INPUT DATA below:

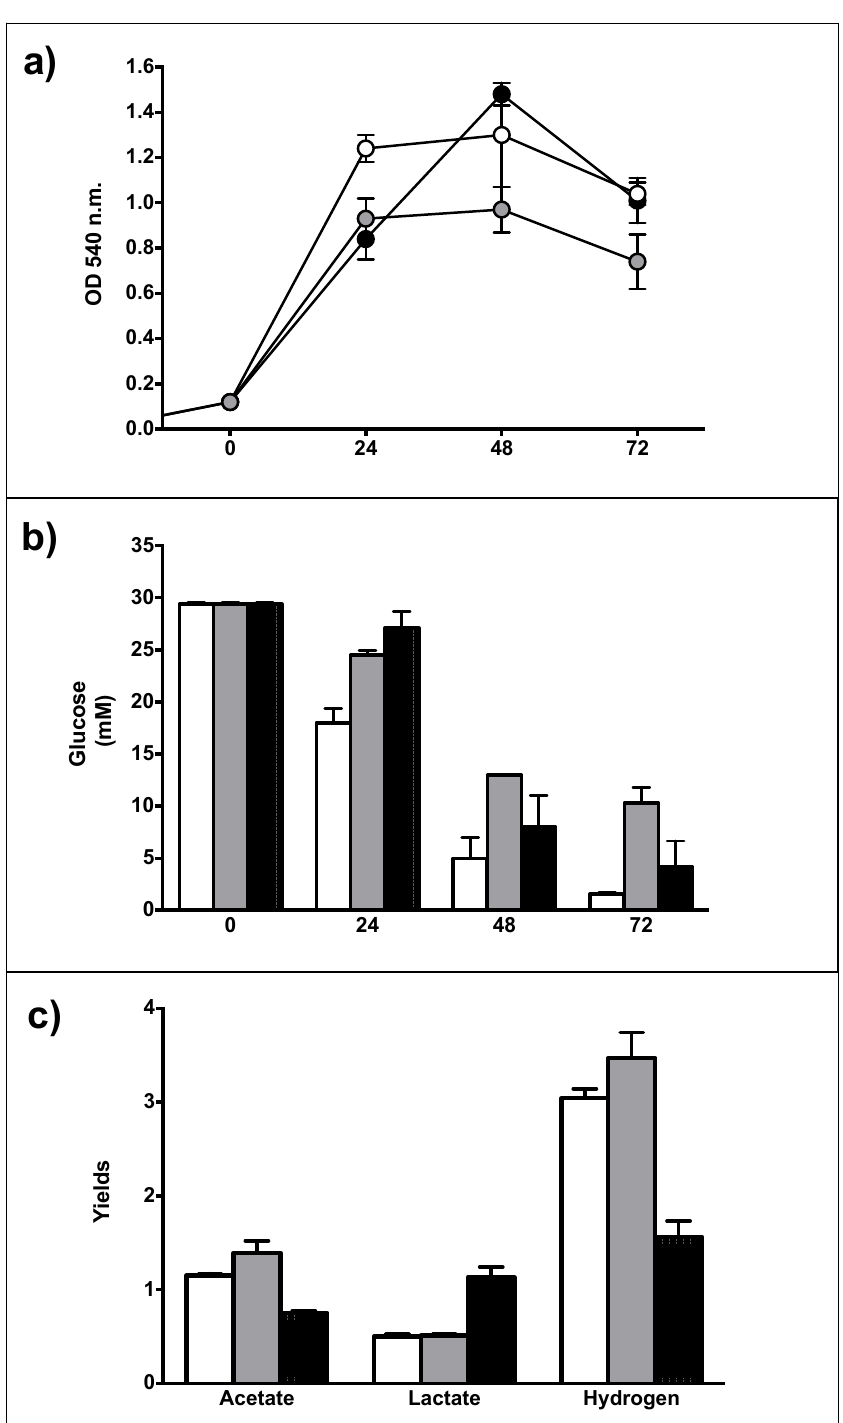
Figure 2. Batch fermentations of wild type (white circle/bars), empty vector (grey circle/bars) and ACS recombinant strain (black circle/bars) after 72 h in static condition. ( a ) Growth curves, expressed as OD 540nm ; ( b ) Glucose consumption, expressed as mM; ( c ) Fermentation products, expressed as yield (mmol product/mmol consumed glucose). Chloramphenicol was used at 200 µ g/mL for selection of recombinant strains. Data are expressed as mean ± SD, n = 3. Cells transformed with the empty vector showed a slowdown in growth compared to wt, probably due to a slight effect of the backbone plasmid including antibiotic re- sistance (Figure 2a). This influence was overcome in the Acs03 recombinant strain, proba-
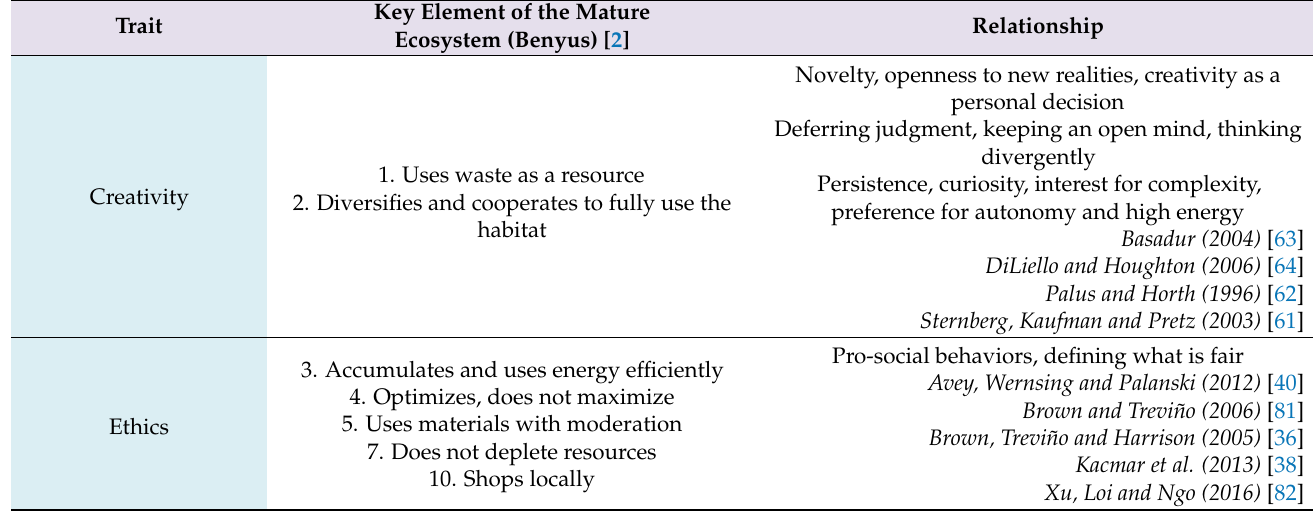
Table 2. Comparison between the traits of the biomimetic leader and the 10 key elements of a mature system.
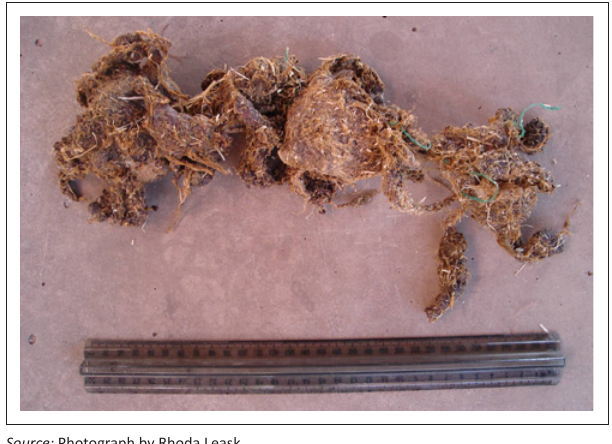
FIGURE 2: The amorphous mass removed from the affected ram, approximately 30 cm long and 10 cm wide (ruler marked in centimetres for size comparison) .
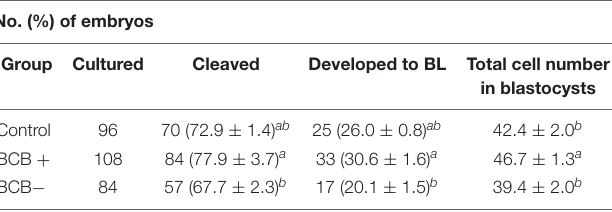
TABLE 3 | In vitro development of porcine cloned embryos derived from brilliant cresyl blue-stained (BCB + ) and non-stained (BCB − ) oocytes.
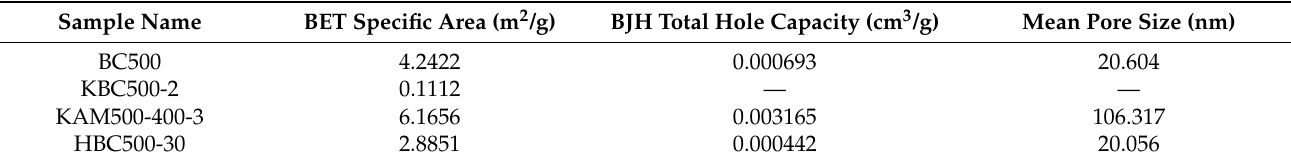
Table 4. The porous structural parameters of the bamboo charcoal and the modified bamboo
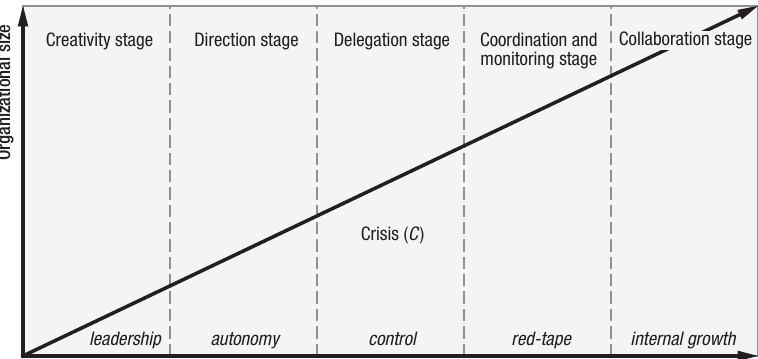
Fig. 3. Greiner‘s conception of company development and crisis stages (according to the Growth Phases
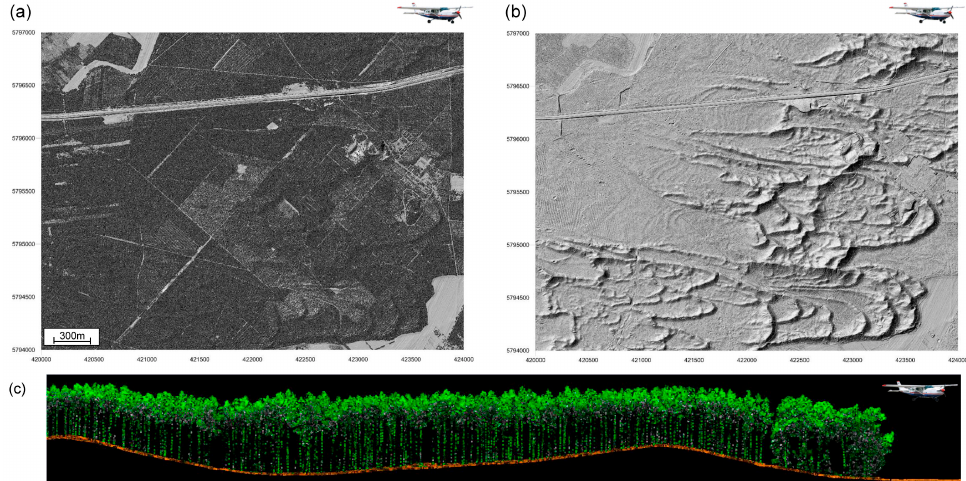
Figure 9. Walking dune near Königs Wusterhausen, southeast of Berlin (Germany) depicted ( a ) as Digital Surface Model (DSM), ( b ) a Digital Elevation Model (DEM) as shaded relief, and ( c ) as a 3D Profile view of the DSM whereby of the dune surface appears orange and the forest vegetation green. The data basis was generated by Airborne Laser Scanning (ALS) with a RIEGL-LiDAR (point density >5 points/m 2 ) carried by airplane.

End of INPUT DATA.

* [TASK DESCRIPTION] In the records above, take every line from the opening one through the line with "FIGURE 2: The" and repeat it exactly; pictures are not part of the copy.

* [REPLY TO THE TASK]
Figure 2. Batch fermentations of wild type (white circle/bars), empty vector (grey circle/bars) and ACS recombinant strain (black circle/bars) after 72 h in static condition. ( a ) Growth curves, expressed as OD 540nm ; ( b ) Glucose consumption, expressed as mM; ( c ) Fermentation products, expressed as yield (mmol product/mmol consumed glucose). Chloramphenicol was used at 200 µ g/mL for selection of recombinant strains. Data are expressed as mean ± SD, n = 3. Cells transformed with the empty vector showed a slowdown in growth compared to wt, probably due to a slight effect of the backbone plasmid including antibiotic re- sistance (Figure 2a). This influence was overcome in the Acs03 recombinant strain, proba-
Table 2. Comparison between the traits of the biomimetic leader and the 10 key elements of a mature system.
FIGURE 2: The amorphous mass removed from the affected ram, approximately 30 cm long and 10 cm wide (ruler marked in centimetres for size comparison) .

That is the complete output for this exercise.